:: WHAT IS NEEDED ::
Nothing outside the stretch is wanted. Repeat exactly the lines of the listing below from the one that contains "text_box [979, 1343, 1286, 1357]" through the one that contains "Document page, 1654x1241 pixels.", both ends included.

:: STUDY MATERIAL ::

☆ ☆ ☆ ☆ ☆ ☆ ☆

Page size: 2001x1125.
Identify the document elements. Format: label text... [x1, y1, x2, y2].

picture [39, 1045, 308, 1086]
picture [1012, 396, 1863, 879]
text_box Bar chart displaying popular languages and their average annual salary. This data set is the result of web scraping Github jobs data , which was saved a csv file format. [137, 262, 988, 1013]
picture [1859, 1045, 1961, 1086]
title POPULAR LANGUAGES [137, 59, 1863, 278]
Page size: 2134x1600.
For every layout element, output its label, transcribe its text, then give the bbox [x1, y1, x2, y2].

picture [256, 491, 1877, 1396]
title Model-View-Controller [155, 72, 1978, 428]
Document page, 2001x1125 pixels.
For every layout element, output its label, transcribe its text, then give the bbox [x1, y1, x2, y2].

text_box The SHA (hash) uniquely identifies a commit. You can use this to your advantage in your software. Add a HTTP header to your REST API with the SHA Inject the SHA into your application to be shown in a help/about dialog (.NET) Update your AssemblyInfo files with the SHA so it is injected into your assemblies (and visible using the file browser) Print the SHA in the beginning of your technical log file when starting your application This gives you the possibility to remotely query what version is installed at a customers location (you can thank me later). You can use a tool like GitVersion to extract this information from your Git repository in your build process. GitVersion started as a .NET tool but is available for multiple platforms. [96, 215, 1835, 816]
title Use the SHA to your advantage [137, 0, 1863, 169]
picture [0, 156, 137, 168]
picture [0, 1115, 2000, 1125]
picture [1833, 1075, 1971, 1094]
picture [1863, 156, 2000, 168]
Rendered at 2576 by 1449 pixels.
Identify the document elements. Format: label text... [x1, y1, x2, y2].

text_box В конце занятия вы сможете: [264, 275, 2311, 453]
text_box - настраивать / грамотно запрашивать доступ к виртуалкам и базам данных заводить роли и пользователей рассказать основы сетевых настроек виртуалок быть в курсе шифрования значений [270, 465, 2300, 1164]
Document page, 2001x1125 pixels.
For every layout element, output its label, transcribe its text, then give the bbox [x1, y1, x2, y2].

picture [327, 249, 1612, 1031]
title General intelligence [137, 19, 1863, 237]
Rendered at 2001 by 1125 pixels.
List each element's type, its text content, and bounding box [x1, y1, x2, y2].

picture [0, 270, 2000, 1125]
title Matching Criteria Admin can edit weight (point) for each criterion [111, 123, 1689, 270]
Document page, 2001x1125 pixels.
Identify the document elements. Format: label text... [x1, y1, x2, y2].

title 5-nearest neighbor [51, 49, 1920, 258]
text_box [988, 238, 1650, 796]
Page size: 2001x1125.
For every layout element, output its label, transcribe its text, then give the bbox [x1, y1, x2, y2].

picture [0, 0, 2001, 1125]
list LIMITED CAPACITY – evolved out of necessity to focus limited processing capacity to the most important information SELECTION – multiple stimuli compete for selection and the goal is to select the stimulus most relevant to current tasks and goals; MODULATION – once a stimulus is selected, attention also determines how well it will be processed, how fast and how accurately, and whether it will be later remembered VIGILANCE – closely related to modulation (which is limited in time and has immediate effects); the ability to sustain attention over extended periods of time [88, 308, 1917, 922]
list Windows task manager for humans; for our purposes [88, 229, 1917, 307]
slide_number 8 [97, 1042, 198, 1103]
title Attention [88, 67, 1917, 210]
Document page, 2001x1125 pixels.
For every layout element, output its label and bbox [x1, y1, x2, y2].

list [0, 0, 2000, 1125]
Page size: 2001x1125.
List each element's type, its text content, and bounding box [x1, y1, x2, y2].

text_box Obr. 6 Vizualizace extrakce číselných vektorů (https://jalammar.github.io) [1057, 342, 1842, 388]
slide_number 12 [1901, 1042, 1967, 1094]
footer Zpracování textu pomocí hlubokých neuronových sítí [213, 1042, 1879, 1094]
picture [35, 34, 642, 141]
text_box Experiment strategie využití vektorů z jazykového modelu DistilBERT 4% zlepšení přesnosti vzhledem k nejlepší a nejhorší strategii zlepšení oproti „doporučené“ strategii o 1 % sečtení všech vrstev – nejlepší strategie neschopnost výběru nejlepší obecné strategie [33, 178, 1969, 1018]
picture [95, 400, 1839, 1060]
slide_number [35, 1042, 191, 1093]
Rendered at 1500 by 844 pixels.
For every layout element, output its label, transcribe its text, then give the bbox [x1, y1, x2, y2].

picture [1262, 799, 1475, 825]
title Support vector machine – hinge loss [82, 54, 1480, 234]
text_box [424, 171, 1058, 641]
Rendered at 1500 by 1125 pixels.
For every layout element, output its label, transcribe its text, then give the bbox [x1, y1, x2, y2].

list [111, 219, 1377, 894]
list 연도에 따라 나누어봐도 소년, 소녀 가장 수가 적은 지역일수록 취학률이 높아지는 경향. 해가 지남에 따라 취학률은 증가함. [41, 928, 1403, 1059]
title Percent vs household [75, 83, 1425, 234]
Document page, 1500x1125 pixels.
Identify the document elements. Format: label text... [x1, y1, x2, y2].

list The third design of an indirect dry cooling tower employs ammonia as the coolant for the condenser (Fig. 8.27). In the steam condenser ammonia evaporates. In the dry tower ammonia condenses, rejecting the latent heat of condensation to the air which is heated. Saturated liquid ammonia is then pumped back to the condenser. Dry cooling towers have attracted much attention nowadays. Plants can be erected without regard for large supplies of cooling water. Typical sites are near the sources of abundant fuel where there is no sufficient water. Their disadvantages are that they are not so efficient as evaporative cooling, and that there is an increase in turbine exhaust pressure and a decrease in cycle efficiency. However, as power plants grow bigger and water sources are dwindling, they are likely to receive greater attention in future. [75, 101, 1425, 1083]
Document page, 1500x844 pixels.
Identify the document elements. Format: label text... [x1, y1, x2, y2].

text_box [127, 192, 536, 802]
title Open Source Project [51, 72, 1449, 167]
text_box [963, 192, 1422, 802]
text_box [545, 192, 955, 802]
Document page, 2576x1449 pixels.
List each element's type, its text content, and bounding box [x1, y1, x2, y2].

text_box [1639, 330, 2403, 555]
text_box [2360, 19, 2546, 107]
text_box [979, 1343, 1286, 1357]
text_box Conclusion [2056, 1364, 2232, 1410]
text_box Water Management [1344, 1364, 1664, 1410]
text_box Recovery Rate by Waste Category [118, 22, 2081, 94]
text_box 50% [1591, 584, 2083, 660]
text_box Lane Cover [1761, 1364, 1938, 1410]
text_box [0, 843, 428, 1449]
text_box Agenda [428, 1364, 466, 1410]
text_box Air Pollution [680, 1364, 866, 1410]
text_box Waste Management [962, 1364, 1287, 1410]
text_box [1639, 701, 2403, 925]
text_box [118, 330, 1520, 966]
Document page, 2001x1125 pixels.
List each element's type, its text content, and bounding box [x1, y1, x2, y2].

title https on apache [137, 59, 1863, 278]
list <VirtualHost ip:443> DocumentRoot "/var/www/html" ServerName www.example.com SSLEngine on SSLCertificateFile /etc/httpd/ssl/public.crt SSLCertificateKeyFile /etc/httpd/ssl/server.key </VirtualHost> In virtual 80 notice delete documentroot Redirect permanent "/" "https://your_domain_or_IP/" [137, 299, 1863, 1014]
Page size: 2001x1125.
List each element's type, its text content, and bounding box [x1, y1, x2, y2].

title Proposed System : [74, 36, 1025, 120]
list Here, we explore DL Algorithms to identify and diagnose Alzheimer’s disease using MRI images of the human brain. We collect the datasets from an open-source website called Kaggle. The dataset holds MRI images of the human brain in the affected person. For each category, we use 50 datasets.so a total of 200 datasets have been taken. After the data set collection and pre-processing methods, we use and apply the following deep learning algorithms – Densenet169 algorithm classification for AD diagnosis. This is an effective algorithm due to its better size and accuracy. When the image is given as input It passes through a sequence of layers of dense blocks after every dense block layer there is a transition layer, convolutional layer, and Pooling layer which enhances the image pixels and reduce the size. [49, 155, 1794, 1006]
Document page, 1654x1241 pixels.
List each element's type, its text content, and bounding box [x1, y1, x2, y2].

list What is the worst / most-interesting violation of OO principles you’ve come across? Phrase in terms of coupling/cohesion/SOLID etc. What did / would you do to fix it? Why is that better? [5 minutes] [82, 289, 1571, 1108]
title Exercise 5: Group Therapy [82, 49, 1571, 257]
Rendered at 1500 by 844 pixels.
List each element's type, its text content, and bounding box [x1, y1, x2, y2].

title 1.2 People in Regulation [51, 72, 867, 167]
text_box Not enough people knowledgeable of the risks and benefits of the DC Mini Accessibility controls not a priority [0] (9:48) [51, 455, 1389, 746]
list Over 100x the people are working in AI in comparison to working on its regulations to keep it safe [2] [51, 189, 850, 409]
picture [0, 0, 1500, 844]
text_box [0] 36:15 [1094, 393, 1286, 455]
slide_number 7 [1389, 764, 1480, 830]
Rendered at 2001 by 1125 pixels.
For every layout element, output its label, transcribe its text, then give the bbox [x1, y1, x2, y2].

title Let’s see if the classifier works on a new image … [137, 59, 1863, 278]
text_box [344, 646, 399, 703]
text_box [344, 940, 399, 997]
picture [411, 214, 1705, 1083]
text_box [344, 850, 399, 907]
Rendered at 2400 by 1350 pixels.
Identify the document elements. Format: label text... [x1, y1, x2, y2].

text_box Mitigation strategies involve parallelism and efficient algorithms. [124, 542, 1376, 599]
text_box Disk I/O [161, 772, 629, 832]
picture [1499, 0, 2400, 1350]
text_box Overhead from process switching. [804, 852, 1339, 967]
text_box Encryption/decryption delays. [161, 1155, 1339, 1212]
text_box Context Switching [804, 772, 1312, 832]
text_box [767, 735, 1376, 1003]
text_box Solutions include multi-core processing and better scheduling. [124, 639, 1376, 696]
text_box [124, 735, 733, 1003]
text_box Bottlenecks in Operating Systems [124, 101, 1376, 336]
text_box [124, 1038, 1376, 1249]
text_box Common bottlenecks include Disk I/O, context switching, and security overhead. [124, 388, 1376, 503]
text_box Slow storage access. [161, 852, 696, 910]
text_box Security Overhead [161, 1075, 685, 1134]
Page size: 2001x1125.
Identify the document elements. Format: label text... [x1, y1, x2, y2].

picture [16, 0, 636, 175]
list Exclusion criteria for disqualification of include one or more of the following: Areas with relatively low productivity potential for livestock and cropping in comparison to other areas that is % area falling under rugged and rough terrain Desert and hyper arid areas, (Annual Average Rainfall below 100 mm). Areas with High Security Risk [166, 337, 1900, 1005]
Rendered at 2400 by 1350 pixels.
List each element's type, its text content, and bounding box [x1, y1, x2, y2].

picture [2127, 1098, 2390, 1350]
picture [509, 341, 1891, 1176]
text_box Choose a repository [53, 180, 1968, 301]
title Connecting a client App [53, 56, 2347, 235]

☆ ☆ ☆ ☆ ☆ ☆ ☆

:: EXPECTED ANSWER ::
text_box [979, 1343, 1286, 1357]
text_box Conclusion [2056, 1364, 2232, 1410]
text_box Water Management [1344, 1364, 1664, 1410]
text_box Recovery Rate by Waste Category [118, 22, 2081, 94]
text_box 50% [1591, 584, 2083, 660]
text_box Lane Cover [1761, 1364, 1938, 1410]
text_box [0, 843, 428, 1449]
text_box Agenda [428, 1364, 466, 1410]
text_box Air Pollution [680, 1364, 866, 1410]
text_box Waste Management [962, 1364, 1287, 1410]
text_box [1639, 701, 2403, 925]
text_box [118, 330, 1520, 966]
Document page, 2001x1125 pixels.
List each element's type, its text content, and bounding box [x1, y1, x2, y2].

title https on apache [137, 59, 1863, 278]
list <VirtualHost ip:443> DocumentRoot "/var/www/html" ServerName www.example.com SSLEngine on SSLCertificateFile /etc/httpd/ssl/public.crt SSLCertificateKeyFile /etc/httpd/ssl/server.key </VirtualHost> In virtual 80 notice delete documentroot Redirect permanent "/" "https://your_domain_or_IP/" [137, 299, 1863, 1014]
Page size: 2001x1125.
List each element's type, its text content, and bounding box [x1, y1, x2, y2].

title Proposed System : [74, 36, 1025, 120]
list Here, we explore DL Algorithms to identify and diagnose Alzheimer’s disease using MRI images of the human brain. We collect the datasets from an open-source website called Kaggle. The dataset holds MRI images of the human brain in the affected person. For each category, we use 50 datasets.so a total of 200 datasets have been taken. After the data set collection and pre-processing methods, we use and apply the following deep learning algorithms – Densenet169 algorithm classification for AD diagnosis. This is an effective algorithm due to its better size and accuracy. When the image is given as input It passes through a sequence of layers of dense blocks after every dense block layer there is a transition layer, convolutional layer, and Pooling layer which enhances the image pixels and reduce the size. [49, 155, 1794, 1006]
Document page, 1654x1241 pixels.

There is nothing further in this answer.